| REQUIREMENT |
Taking the line that contains "line: (1141, 718) -> (894, 626), moved" as the first, copy each line exactly up to and including the last line below.

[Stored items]
□ □ □ □
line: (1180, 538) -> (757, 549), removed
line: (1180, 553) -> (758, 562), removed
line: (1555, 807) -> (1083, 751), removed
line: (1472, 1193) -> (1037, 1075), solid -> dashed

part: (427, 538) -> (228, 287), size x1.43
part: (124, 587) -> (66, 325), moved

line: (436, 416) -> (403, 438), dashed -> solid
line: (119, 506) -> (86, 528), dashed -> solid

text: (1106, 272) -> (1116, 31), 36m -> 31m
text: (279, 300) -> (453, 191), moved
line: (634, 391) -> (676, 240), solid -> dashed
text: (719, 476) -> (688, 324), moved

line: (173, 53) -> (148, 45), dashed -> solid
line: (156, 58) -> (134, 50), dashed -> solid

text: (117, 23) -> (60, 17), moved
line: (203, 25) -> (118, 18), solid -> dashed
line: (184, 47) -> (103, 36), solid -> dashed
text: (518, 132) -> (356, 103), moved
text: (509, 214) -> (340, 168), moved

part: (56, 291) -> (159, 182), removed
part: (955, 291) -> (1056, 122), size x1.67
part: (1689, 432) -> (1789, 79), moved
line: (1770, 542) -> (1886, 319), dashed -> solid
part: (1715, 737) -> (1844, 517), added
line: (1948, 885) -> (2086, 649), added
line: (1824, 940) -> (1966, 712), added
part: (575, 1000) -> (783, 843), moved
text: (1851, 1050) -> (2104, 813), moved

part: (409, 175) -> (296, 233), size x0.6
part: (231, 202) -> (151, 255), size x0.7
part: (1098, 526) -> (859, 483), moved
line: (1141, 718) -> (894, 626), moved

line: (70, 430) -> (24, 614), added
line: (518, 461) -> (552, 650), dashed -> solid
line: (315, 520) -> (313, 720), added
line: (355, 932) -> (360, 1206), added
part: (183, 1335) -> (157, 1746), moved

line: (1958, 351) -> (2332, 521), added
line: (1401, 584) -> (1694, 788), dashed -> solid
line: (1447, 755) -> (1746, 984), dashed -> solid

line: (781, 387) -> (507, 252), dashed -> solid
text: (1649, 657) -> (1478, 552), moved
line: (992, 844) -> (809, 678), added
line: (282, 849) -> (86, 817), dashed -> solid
□ □ □ □
| ANSWER SPACE |
line: (1141, 718) -> (894, 626), moved

line: (70, 430) -> (24, 614), added
line: (518, 461) -> (552, 650), dashed -> solid
line: (315, 520) -> (313, 720), added
line: (355, 932) -> (360, 1206), added
part: (183, 1335) -> (157, 1746), moved

line: (1958, 351) -> (2332, 521), added
line: (1401, 584) -> (1694, 788), dashed -> solid
line: (1447, 755) -> (1746, 984), dashed -> solid

line: (781, 387) -> (507, 252), dashed -> solid
text: (1649, 657) -> (1478, 552), moved
line: (992, 844) -> (809, 678), added
line: (282, 849) -> (86, 817), dashed -> solid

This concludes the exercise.